Records from a dataset:
****************************************

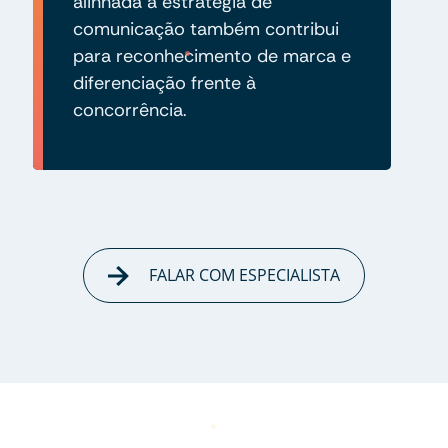
alinhada à estratégia de
comunicação também contribui
para reconhecimento de marca e
diferenciação frente à
concorrência.
FALAR COM ESPECIALISTA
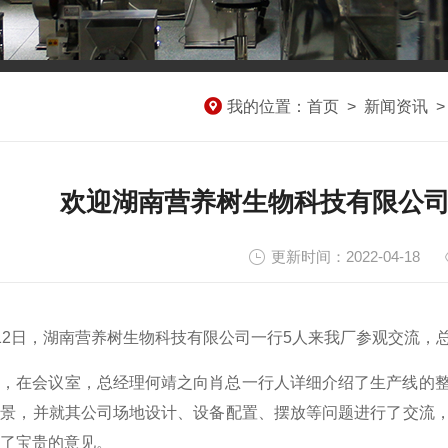
我的位置：
首页
>
新闻资讯
欢迎湖南营养树生物科技有限公
更新时间：2022-04-18
12
日，湖南营养树生物科技有限公司一行
5
人来我厂参观交流，
间，在会议室，总经理何靖之向肖总一行人详细介绍了生产线的
前景，并就其公司场地设计、设备配置、摆放等问题进行了交流
了宝贵的意见。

****************************************

■ To-do item: The answer must restate each entry word for word and contain no images.

■ Task answer:
alinhada à estratégia de
comunicação também contribui
para reconhecimento de marca e
diferenciação frente à
concorrência.
FALAR COM ESPECIALISTA
我的位置：
首页
>
新闻资讯
欢迎湖南营养树生物科技有限公
更新时间：2022-04-18
12
日，湖南营养树生物科技有限公司一行
5
人来我厂参观交流，
间，在会议室，总经理何靖之向肖总一行人详细介绍了生产线的
前景，并就其公司场地设计、设备配置、摆放等问题进行了交流
了宝贵的意见。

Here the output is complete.